AIM OF THE EXERCISE: Reproduce the entries word for word, starting at their first line and stopping after the line that contains "i servis noktalarından biri haline gelmiştir.".

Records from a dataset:
■ ■ ■ ■ ■ ■ ■

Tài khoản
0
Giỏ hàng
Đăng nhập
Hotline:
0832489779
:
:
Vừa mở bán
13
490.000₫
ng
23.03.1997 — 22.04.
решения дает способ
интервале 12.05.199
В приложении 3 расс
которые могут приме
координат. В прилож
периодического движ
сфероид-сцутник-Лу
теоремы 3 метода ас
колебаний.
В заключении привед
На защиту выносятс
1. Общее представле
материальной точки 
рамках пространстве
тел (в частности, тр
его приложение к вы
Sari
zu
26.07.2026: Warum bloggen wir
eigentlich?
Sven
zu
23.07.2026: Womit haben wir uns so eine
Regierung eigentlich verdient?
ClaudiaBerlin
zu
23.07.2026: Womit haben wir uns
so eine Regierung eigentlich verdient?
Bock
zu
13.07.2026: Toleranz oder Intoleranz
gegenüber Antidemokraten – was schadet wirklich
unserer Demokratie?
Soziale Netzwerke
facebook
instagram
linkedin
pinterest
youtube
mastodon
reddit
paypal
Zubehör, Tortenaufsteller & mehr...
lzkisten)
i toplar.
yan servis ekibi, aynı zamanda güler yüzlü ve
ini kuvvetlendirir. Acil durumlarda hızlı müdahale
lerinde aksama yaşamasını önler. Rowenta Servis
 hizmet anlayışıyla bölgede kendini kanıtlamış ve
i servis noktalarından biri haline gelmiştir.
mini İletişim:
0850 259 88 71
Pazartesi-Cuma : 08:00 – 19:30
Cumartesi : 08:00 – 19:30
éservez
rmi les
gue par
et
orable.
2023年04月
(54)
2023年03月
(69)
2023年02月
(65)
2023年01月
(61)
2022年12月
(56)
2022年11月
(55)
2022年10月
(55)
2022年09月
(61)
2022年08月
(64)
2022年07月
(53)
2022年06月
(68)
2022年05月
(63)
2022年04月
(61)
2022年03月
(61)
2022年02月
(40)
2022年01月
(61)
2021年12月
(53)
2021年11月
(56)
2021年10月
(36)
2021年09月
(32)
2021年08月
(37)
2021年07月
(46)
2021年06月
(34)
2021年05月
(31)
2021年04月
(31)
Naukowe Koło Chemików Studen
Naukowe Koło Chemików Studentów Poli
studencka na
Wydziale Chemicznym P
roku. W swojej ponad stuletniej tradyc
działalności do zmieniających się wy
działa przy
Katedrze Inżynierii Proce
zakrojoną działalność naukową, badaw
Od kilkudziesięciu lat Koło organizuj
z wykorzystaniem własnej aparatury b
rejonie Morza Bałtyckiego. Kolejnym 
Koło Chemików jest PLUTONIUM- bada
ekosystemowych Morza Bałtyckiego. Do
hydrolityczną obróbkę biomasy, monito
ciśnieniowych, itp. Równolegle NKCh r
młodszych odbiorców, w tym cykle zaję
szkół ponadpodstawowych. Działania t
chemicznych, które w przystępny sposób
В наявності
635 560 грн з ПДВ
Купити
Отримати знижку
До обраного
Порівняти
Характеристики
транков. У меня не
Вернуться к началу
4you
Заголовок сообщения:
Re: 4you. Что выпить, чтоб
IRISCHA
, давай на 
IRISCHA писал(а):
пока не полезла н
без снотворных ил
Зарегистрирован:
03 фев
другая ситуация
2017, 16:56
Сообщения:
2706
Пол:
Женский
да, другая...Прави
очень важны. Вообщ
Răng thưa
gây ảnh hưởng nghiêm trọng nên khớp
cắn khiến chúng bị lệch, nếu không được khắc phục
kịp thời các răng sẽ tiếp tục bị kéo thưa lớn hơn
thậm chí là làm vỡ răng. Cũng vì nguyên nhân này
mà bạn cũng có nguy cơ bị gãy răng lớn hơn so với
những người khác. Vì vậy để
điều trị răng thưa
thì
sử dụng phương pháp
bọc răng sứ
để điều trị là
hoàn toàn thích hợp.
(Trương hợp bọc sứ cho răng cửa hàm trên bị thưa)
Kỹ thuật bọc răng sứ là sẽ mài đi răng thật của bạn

■ ■ ■ ■ ■ ■ ■

ANSWER TO THE PROBLEM:
Tài khoản
0
Giỏ hàng
Đăng nhập
Hotline:
0832489779
:
:
Vừa mở bán
13
490.000₫
ng
23.03.1997 — 22.04.
решения дает способ
интервале 12.05.199
В приложении 3 расс
которые могут приме
координат. В прилож
периодического движ
сфероид-сцутник-Лу
теоремы 3 метода ас
колебаний.
В заключении привед
На защиту выносятс
1. Общее представле
материальной точки 
рамках пространстве
тел (в частности, тр
его приложение к вы
Sari
zu
26.07.2026: Warum bloggen wir
eigentlich?
Sven
zu
23.07.2026: Womit haben wir uns so eine
Regierung eigentlich verdient?
ClaudiaBerlin
zu
23.07.2026: Womit haben wir uns
so eine Regierung eigentlich verdient?
Bock
zu
13.07.2026: Toleranz oder Intoleranz
gegenüber Antidemokraten – was schadet wirklich
unserer Demokratie?
Soziale Netzwerke
facebook
instagram
linkedin
pinterest
youtube
mastodon
reddit
paypal
Zubehör, Tortenaufsteller & mehr...
lzkisten)
i toplar.
yan servis ekibi, aynı zamanda güler yüzlü ve
ini kuvvetlendirir. Acil durumlarda hızlı müdahale
lerinde aksama yaşamasını önler. Rowenta Servis
 hizmet anlayışıyla bölgede kendini kanıtlamış ve
i servis noktalarından biri haline gelmiştir.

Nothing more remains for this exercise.